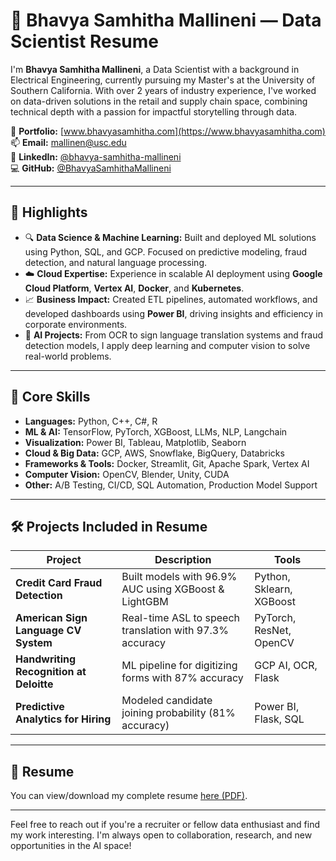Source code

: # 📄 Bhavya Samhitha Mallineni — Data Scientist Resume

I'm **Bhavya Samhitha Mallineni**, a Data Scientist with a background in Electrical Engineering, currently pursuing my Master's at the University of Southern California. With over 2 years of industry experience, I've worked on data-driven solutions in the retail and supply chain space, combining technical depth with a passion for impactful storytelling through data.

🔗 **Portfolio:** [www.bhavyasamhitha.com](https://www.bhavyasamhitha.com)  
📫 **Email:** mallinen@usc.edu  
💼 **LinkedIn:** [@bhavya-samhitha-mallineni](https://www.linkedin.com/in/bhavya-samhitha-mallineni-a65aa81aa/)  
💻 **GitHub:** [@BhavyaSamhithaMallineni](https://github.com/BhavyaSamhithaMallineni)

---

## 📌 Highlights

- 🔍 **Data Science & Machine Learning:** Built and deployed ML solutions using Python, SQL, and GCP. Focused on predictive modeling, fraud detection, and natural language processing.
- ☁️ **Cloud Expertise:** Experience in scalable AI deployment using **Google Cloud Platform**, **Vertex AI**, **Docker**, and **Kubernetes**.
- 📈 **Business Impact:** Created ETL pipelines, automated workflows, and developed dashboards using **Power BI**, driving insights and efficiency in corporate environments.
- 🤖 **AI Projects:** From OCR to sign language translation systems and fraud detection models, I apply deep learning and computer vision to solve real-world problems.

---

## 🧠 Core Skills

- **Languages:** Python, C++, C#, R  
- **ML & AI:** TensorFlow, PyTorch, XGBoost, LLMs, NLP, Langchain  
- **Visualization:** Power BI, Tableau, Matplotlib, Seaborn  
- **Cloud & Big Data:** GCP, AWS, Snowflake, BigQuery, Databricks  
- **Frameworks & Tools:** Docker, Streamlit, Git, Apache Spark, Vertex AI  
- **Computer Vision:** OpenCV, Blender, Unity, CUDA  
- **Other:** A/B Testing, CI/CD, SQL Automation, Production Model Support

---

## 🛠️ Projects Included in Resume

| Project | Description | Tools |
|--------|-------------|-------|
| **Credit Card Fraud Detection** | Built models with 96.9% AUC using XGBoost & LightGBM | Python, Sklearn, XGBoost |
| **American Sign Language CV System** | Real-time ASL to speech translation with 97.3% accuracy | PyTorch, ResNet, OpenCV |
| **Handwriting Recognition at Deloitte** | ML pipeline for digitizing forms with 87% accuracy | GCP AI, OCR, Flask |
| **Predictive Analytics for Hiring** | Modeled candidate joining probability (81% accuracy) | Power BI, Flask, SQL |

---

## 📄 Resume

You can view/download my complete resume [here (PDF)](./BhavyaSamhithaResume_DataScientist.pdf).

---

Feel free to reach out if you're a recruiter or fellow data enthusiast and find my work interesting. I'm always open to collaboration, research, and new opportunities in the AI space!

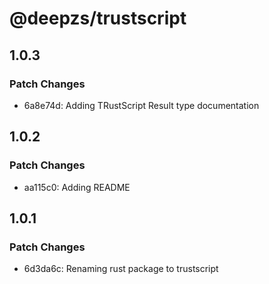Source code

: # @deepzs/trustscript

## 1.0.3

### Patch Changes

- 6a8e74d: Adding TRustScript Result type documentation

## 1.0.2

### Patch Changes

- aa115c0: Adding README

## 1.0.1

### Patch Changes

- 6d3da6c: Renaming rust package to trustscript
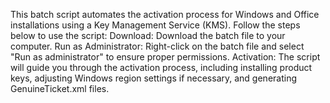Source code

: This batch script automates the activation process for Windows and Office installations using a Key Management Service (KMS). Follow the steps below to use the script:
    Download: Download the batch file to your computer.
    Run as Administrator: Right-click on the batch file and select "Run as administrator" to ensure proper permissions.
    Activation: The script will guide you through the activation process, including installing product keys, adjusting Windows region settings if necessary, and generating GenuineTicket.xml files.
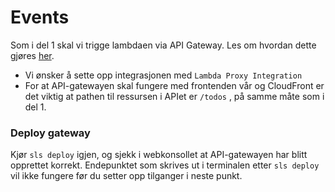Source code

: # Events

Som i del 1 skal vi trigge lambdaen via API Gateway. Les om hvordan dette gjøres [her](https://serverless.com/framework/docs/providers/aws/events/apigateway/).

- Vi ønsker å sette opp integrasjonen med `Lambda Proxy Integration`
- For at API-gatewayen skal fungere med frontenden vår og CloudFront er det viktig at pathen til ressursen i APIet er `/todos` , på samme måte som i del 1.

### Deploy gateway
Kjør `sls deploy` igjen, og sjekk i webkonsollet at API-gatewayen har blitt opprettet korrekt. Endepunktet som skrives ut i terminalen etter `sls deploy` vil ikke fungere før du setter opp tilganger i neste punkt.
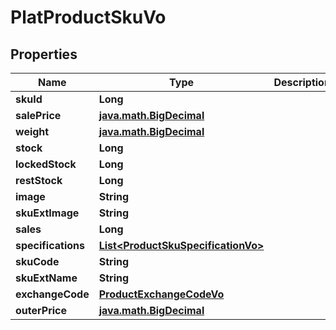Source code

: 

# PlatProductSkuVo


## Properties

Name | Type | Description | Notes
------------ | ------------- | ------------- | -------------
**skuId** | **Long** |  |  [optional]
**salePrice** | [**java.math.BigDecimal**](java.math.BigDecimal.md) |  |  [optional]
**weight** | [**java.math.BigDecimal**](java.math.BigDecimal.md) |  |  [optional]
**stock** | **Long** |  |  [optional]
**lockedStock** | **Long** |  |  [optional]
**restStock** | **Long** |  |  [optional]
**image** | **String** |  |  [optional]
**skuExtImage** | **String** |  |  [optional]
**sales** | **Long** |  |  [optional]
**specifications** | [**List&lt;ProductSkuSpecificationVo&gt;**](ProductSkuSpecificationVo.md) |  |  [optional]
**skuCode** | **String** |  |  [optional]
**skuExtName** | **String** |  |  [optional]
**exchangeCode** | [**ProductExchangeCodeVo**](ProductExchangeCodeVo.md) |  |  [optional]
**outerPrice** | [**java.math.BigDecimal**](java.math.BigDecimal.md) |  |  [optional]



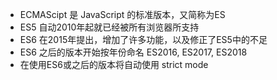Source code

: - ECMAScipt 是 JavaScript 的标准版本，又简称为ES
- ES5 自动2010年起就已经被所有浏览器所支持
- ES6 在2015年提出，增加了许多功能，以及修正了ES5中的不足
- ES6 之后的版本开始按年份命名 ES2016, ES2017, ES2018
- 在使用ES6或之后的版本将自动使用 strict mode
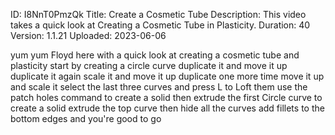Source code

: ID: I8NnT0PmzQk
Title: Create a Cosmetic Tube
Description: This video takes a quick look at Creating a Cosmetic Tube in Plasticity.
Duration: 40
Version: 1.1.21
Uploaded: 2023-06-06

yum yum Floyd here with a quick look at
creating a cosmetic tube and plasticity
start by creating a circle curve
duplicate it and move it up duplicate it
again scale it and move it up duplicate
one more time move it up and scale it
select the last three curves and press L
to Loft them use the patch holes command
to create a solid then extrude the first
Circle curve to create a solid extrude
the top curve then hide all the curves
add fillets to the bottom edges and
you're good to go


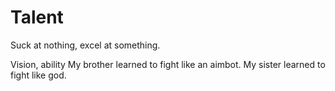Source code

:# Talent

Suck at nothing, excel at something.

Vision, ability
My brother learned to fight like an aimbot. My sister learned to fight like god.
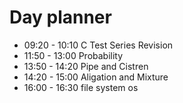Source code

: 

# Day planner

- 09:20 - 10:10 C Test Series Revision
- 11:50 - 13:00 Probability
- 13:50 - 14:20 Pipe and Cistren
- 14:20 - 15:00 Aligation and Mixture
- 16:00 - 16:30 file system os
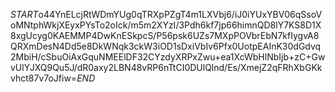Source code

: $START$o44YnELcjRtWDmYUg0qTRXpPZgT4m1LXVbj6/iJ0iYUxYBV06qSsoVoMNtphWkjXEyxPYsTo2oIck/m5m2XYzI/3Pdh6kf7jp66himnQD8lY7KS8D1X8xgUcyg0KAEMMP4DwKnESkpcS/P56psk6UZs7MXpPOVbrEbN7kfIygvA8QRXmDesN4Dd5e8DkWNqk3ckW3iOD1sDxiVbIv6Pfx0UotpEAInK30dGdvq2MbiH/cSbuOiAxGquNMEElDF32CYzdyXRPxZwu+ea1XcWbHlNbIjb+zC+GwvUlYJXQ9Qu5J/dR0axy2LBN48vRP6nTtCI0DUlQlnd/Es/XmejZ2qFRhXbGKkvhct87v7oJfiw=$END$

What you are asked to do: Can you reproduce the source text of every record above, character for character, without including any of the pictures?

Finished exercise:
Source code

: # 📄 Bhavya Samhitha Mallineni — Data Scientist Resume

I'm **Bhavya Samhitha Mallineni**, a Data Scientist with a background in Electrical Engineering, currently pursuing my Master's at the University of Southern California. With over 2 years of industry experience, I've worked on data-driven solutions in the retail and supply chain space, combining technical depth with a passion for impactful storytelling through data.

🔗 **Portfolio:** [www.bhavyasamhitha.com](https://www.bhavyasamhitha.com)  
📫 **Email:** mallinen@usc.edu  
💼 **LinkedIn:** [@bhavya-samhitha-mallineni](https://www.linkedin.com/in/bhavya-samhitha-mallineni-a65aa81aa/)  
💻 **GitHub:** [@BhavyaSamhithaMallineni](https://github.com/BhavyaSamhithaMallineni)

---

## 📌 Highlights

- 🔍 **Data Science & Machine Learning:** Built and deployed ML solutions using Python, SQL, and GCP. Focused on predictive modeling, fraud detection, and natural language processing.
- ☁️ **Cloud Expertise:** Experience in scalable AI deployment using **Google Cloud Platform**, **Vertex AI**, **Docker**, and **Kubernetes**.
- 📈 **Business Impact:** Created ETL pipelines, automated workflows, and developed dashboards using **Power BI**, driving insights and efficiency in corporate environments.
- 🤖 **AI Projects:** From OCR to sign language translation systems and fraud detection models, I apply deep learning and computer vision to solve real-world problems.

---

## 🧠 Core Skills

- **Languages:** Python, C++, C#, R  
- **ML & AI:** TensorFlow, PyTorch, XGBoost, LLMs, NLP, Langchain  
- **Visualization:** Power BI, Tableau, Matplotlib, Seaborn  
- **Cloud & Big Data:** GCP, AWS, Snowflake, BigQuery, Databricks  
- **Frameworks & Tools:** Docker, Streamlit, Git, Apache Spark, Vertex AI  
- **Computer Vision:** OpenCV, Blender, Unity, CUDA  
- **Other:** A/B Testing, CI/CD, SQL Automation, Production Model Support

---

## 🛠️ Projects Included in Resume

| Project | Description | Tools |
|--------|-------------|-------|
| **Credit Card Fraud Detection** | Built models with 96.9% AUC using XGBoost & LightGBM | Python, Sklearn, XGBoost |
| **American Sign Language CV System** | Real-time ASL to speech translation with 97.3% accuracy | PyTorch, ResNet, OpenCV |
| **Handwriting Recognition at Deloitte** | ML pipeline for digitizing forms with 87% accuracy | GCP AI, OCR, Flask |
| **Predictive Analytics for Hiring** | Modeled candidate joining probability (81% accuracy) | Power BI, Flask, SQL |

---

## 📄 Resume

You can view/download my complete resume [here (PDF)](./BhavyaSamhithaResume_DataScientist.pdf).

---

Feel free to reach out if you're a recruiter or fellow data enthusiast and find my work interesting. I'm always open to collaboration, research, and new opportunities in the AI space!

Source code

: # @deepzs/trustscript

## 1.0.3

### Patch Changes

- 6a8e74d: Adding TRustScript Result type documentation

## 1.0.2

### Patch Changes

- aa115c0: Adding README

## 1.0.1

### Patch Changes

- 6d3da6c: Renaming rust package to trustscript
Source code

: This batch script automates the activation process for Windows and Office installations using a Key Management Service (KMS). Follow the steps below to use the script:
    Download: Download the batch file to your computer.
    Run as Administrator: Right-click on the batch file and select "Run as administrator" to ensure proper permissions.
    Activation: The script will guide you through the activation process, including installing product keys, adjusting Windows region settings if necessary, and generating GenuineTicket.xml files.
Source code

: # Events

Som i del 1 skal vi trigge lambdaen via API Gateway. Les om hvordan dette gjøres [her](https://serverless.com/framework/docs/providers/aws/events/apigateway/).

- Vi ønsker å sette opp integrasjonen med `Lambda Proxy Integration`
- For at API-gatewayen skal fungere med frontenden vår og CloudFront er det viktig at pathen til ressursen i APIet er `/todos` , på samme måte som i del 1.

### Deploy gateway
Kjør `sls deploy` igjen, og sjekk i webkonsollet at API-gatewayen har blitt opprettet korrekt. Endepunktet som skrives ut i terminalen etter `sls deploy` vil ikke fungere før du setter opp tilganger i neste punkt.
Source code

: 

# PlatProductSkuVo


## Properties

Name | Type | Description | Notes
------------ | ------------- | ------------- | -------------
**skuId** | **Long** |  |  [optional]
**salePrice** | [**java.math.BigDecimal**](java.math.BigDecimal.md) |  |  [optional]
**weight** | [**java.math.BigDecimal**](java.math.BigDecimal.md) |  |  [optional]
**stock** | **Long** |  |  [optional]
**lockedStock** | **Long** |  |  [optional]
**restStock** | **Long** |  |  [optional]
**image** | **String** |  |  [optional]
**skuExtImage** | **String** |  |  [optional]
**sales** | **Long** |  |  [optional]
**specifications** | [**List&lt;ProductSkuSpecificationVo&gt;**](ProductSkuSpecificationVo.md) |  |  [optional]
**skuCode** | **String** |  |  [optional]
**skuExtName** | **String** |  |  [optional]
**exchangeCode** | [**ProductExchangeCodeVo**](ProductExchangeCodeVo.md) |  |  [optional]
**outerPrice** | [**java.math.BigDecimal**](java.math.BigDecimal.md) |  |  [optional]



Source code

: - ECMAScipt 是 JavaScript 的标准版本，又简称为ES
- ES5 自动2010年起就已经被所有浏览器所支持
- ES6 在2015年提出，增加了许多功能，以及修正了ES5中的不足
- ES6 之后的版本开始按年份命名 ES2016, ES2017, ES2018
- 在使用ES6或之后的版本将自动使用 strict mode
Source code

: ID: I8NnT0PmzQk
Title: Create a Cosmetic Tube
Description: This video takes a quick look at Creating a Cosmetic Tube in Plasticity.
Duration: 40
Version: 1.1.21
Uploaded: 2023-06-06

yum yum Floyd here with a quick look at
creating a cosmetic tube and plasticity
start by creating a circle curve
duplicate it and move it up duplicate it
again scale it and move it up duplicate
one more time move it up and scale it
select the last three curves and press L
to Loft them use the patch holes command
to create a solid then extrude the first
Circle curve to create a solid extrude
the top curve then hide all the curves
add fillets to the bottom edges and
you're good to go


Source code

:# Talent

Suck at nothing, excel at something.

Vision, ability
My brother learned to fight like an aimbot. My sister learned to fight like god.
Source code

: 

# Day planner

- 09:20 - 10:10 C Test Series Revision
- 11:50 - 13:00 Probability
- 13:50 - 14:20 Pipe and Cistren
- 14:20 - 15:00 Aligation and Mixture
- 16:00 - 16:30 file system os
Source code

: $START$o44YnELcjRtWDmYUg0qTRXpPZgT4m1LXVbj6/iJ0iYUxYBV06qSsoVoMNtphWkjXEyxPYsTo2oIck/m5m2XYzI/3Pdh6kf7jp66himnQD8lY7KS8D1X8xgUcyg0KAEMMP4DwKnESkpcS/P56psk6UZs7MXpPOVbrEbN7kfIygvA8QRXmDesN4Dd5e8DkWNqk3ckW3iOD1sDxiVbIv6Pfx0UotpEAInK30dGdvq2MbiH/cSbuOiAxGquNMEElDF32CYzdyXRPxZwu+ea1XcWbHlNbIjb+zC+GwvUlYJXQ9Qu5J/dR0axy2LBN48vRP6nTtCI0DUlQlnd/Es/XmejZ2qFRhXbGKkvhct87v7oJfiw=$END$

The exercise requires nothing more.